== EXERCISE OBJECTIVE ==
Print the lines from the start of the records through the line containing "original format allowed", keeping every word as it stands and leaving the pictures out.

== PROVIDED MATERIAL ==
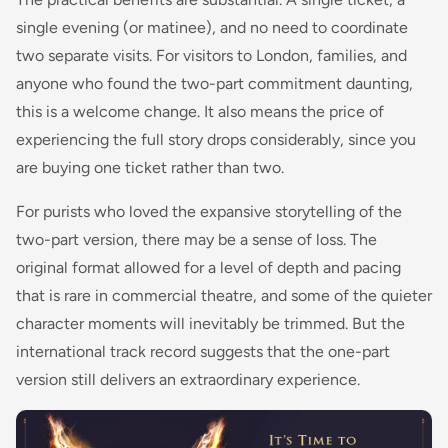
single evening (or matinee), and no need to coordinate
two separate visits. For visitors to London, families, and
anyone who found the two-part commitment daunting,
this is a welcome change. It also means the price of
experiencing the full story drops considerably, since you
are buying one ticket rather than two.
For purists who loved the expansive storytelling of the
two-part version, there may be a sense of loss. The
original format allowed for a level of depth and pacing
that is rare in commercial theatre, and some of the quieter
character moments will inevitably be trimmed. But the
international track record suggests that the one-part
version still delivers an extraordinary experience.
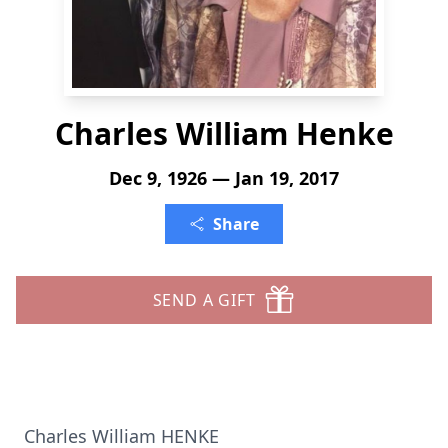
Charles William Henke
Dec 9, 1926 — Jan 19, 2017
Share
SEND A GIFT
Charles William HENKE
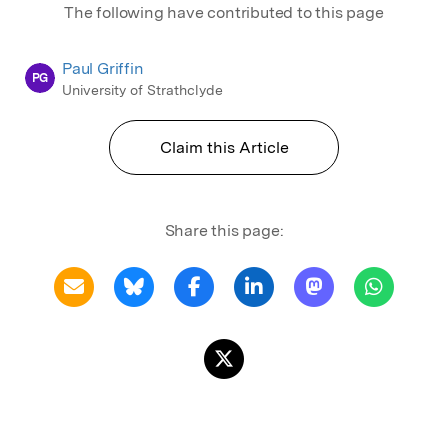
The following have contributed to this page
Paul Griffin
PG
University of Strathclyde
Claim this Article
Share this page:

== SOLUTION TO THIS EXERCISE ==
single evening (or matinee), and no need to coordinate
two separate visits. For visitors to London, families, and
anyone who found the two-part commitment daunting,
this is a welcome change. It also means the price of
experiencing the full story drops considerably, since you
are buying one ticket rather than two.
For purists who loved the expansive storytelling of the
two-part version, there may be a sense of loss. The
original format allowed for a level of depth and pacing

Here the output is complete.